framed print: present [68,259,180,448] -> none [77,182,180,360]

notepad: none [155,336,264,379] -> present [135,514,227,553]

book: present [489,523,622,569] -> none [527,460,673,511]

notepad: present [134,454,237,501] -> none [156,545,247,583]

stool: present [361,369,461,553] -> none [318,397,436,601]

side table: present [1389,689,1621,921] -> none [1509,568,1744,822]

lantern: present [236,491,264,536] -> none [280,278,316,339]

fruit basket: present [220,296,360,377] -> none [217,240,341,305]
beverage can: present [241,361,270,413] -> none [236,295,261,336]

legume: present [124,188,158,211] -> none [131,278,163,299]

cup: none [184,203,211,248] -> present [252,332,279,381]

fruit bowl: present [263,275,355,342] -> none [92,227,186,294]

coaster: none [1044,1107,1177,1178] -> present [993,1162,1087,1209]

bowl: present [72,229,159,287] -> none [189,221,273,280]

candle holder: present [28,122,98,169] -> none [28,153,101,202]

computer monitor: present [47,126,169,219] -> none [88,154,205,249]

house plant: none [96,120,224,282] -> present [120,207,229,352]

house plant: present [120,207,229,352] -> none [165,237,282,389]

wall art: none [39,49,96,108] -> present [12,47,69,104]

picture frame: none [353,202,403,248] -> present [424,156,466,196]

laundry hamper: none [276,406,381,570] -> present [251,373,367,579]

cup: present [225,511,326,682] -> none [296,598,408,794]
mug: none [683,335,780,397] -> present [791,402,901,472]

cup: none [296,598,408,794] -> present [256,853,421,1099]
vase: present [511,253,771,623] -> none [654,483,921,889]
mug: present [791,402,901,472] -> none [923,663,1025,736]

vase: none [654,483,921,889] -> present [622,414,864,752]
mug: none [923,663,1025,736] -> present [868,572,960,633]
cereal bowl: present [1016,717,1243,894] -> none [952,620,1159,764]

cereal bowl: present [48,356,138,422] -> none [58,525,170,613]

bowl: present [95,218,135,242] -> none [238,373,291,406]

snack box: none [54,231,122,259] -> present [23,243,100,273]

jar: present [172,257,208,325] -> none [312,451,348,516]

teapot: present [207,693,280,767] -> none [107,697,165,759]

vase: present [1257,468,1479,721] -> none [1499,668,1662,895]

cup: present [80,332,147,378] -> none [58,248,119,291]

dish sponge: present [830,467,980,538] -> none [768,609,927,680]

What needs to be done. How many lines in the listing above contain the string "fruit"? Answer with the number only.

Written answer. 2